Almost 300 years ago, the last woman to be accused of witchcraft in Scotland was burnt alive.

Janet Horne, an older woman with a daughter and a husband, had become a victim of superstition and whispers in the Sutherland town of Dornoch in 1727.

It is thought Janet had been a ladies' maid and had travelled to Europe, possibly to Italy with her mistress.

Upon her return, she settled in Kintradwell with her husband and daughter, who had three fingers which were fused together. This defect, whether from birth or accidental, began to cause her neighbours to whisper.

"I don't know if that was something from birth, it possibly was an accident, we're not really sure," explains Lynne Mahoney, curator at History Links Museum.

"But the neighbours accused Janet of turning her daughter into a pony and having the pony shod by the devil so that she could ride to the covens on her daughter's back and practise witchcraft."

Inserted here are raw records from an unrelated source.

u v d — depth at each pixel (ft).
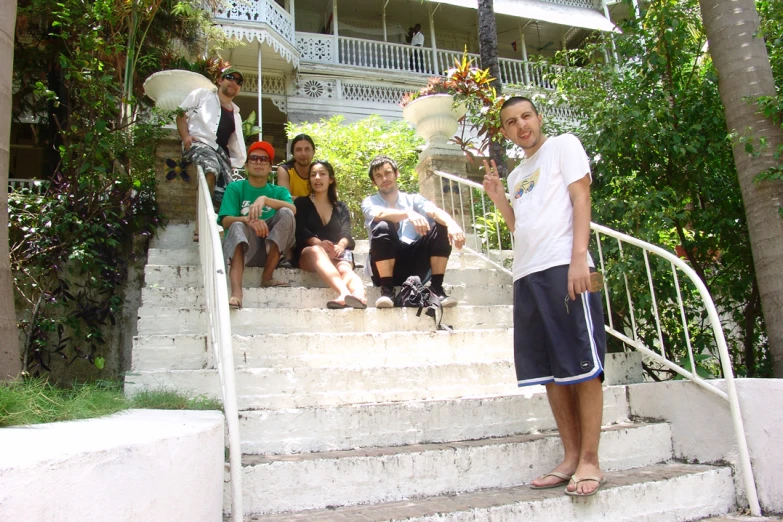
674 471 8.94
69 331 14.66
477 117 19.93
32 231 14.38
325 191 15.11
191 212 17.28
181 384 9.56
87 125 15.62
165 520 5.00
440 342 11.93
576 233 8.06
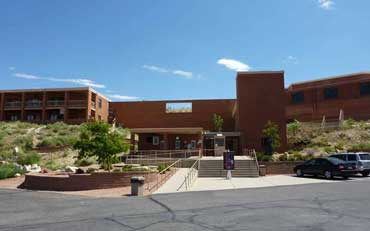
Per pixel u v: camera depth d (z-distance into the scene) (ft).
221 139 132.77
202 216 35.65
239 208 39.91
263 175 90.48
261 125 128.47
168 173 79.71
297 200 44.88
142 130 143.64
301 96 189.67
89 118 181.57
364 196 47.37
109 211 40.32
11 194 59.93
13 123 174.60
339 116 173.99
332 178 79.56
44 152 131.64
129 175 69.41
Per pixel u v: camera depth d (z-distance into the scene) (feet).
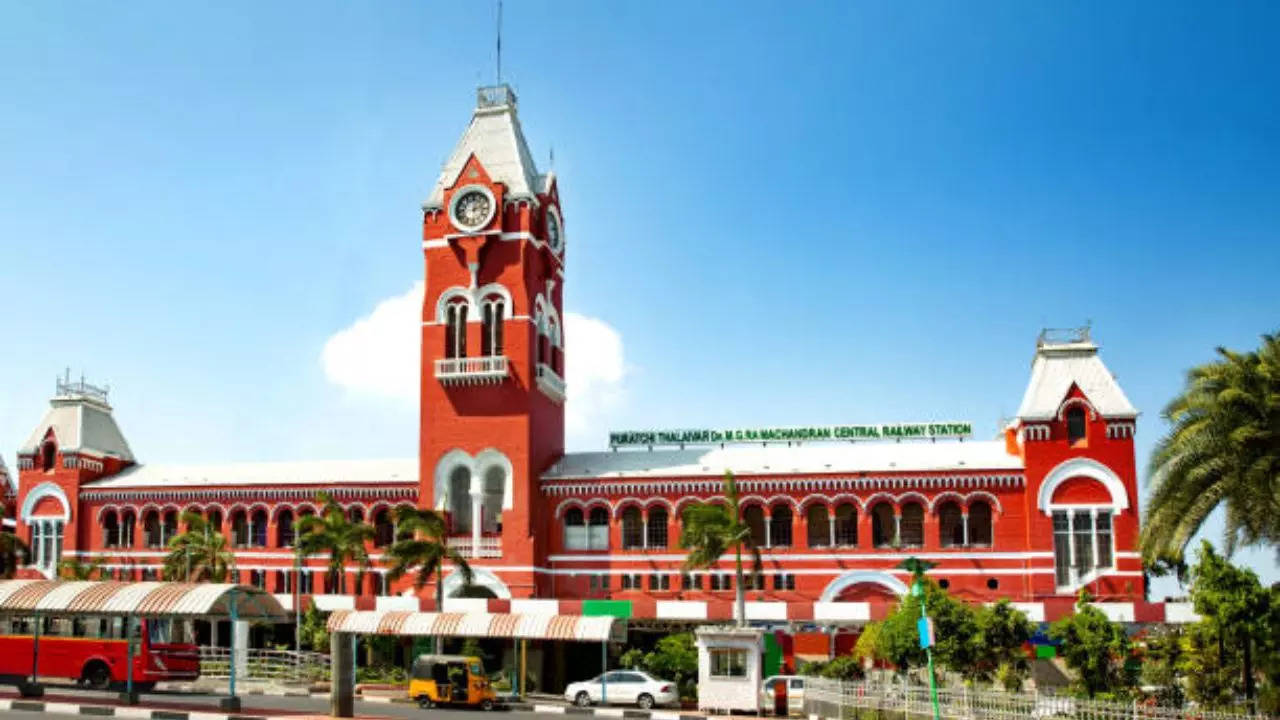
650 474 278.05
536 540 278.46
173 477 323.37
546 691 254.27
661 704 206.49
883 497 263.08
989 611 198.70
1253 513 138.31
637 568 274.98
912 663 199.31
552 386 296.30
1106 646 184.03
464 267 291.58
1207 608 156.97
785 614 239.91
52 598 174.40
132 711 161.07
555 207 311.88
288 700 198.49
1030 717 148.87
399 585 288.10
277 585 301.22
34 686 183.83
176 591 172.24
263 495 307.37
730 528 225.76
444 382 287.69
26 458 328.90
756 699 193.57
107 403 343.46
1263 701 151.74
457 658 196.85
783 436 293.64
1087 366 258.16
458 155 302.45
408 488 295.69
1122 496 246.68
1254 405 137.69
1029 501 251.39
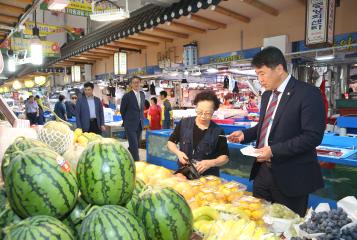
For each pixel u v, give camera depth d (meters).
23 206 0.82
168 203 0.95
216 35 7.52
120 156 0.96
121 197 0.94
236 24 7.07
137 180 1.19
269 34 6.46
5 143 1.38
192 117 2.71
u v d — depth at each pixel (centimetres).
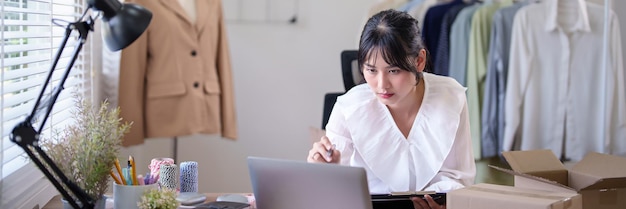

Janet was one of thousands of people in Scotland who were persecuted, tortured and burned alive after being accused of witchcraft during the 16th and 17th century.

Now the locations and stories of their executions are available to explore through an online map created by the University of Edinburgh.

The study has also attempted to piece together records ascertaining their fates and found a total of 3141 accused witches across the country.

The map proves Scotland was a dangerous place to be accused of being a witch, with five times the number of executions taking place than in the rest of Europe.

"I think it would have been a really frightening time, because if you were slightly different, or you were using herbs to heal, anything like that that people would consider not the norm, then you would be under suspicion really of witchcraft," Ms Mahoney said.

There have also been reports that Janet may have been suffering from dementia and that she wasn't fully aware of the pressure which was mounting upon her thanks to her family's supposed differences.

"I think [Janet's] daughter's hand problem confirmed in the minds of the local people that there was something about the black arts here," Ms Mahoney added.

Both Janet and her daughter were arrested and taken to the Tollbooth in Dornoch and imprisoned.

It would be Janet's next move, a seemingly small mistake that would seal her fate.

"When Janet went to trial, she was asked to say the Lord's Prayer in Gaelic," Ms Mahoney said.

"Now she made one mistake, instead of 'who art in heaven', she said 'who wurt in heaven' and this was enough to condemn her to death."

Women accused of being witches were subject to abject torture.

They were made to stay awake for days on end in order to extract confessions or thrown into water bound by ropes to test their powers.

For Janet, she was humiliated by being covered in tar then rolled in feathers and made to parade through the town.

"The humiliation of that alone is enough to kill you probably, she was an older lady and if she did have dementia, then this must have been the most frighteningly horrific thing for her," Ms Mahoney said.

Janet was taken to the Dornoch Links, which at the time was a piece of waste ground and was burnt to death in a barrel of tar.

Ms Mahoney said there are numerous stories about Janet's final moments and what she may have been thinking staring at the flames.

"Some stories say that when she got to the place she was to be burned, there was already a fire there and she warmed her hands and said 'what a bonny blaze' because she didn't really understand what was going on.

"Others say that she said 'Poor Dornoch, pity you tonight'. She was probably thinking 'you don't know what you're doing'."

Just nine years after Janet's death, the witchcraft acts were repealed in Scotland.

The Witches Stone which lies in the gardens of a cottage in Dornoch marks the place of her execution and serves as a reminder of Scotland's brutal past.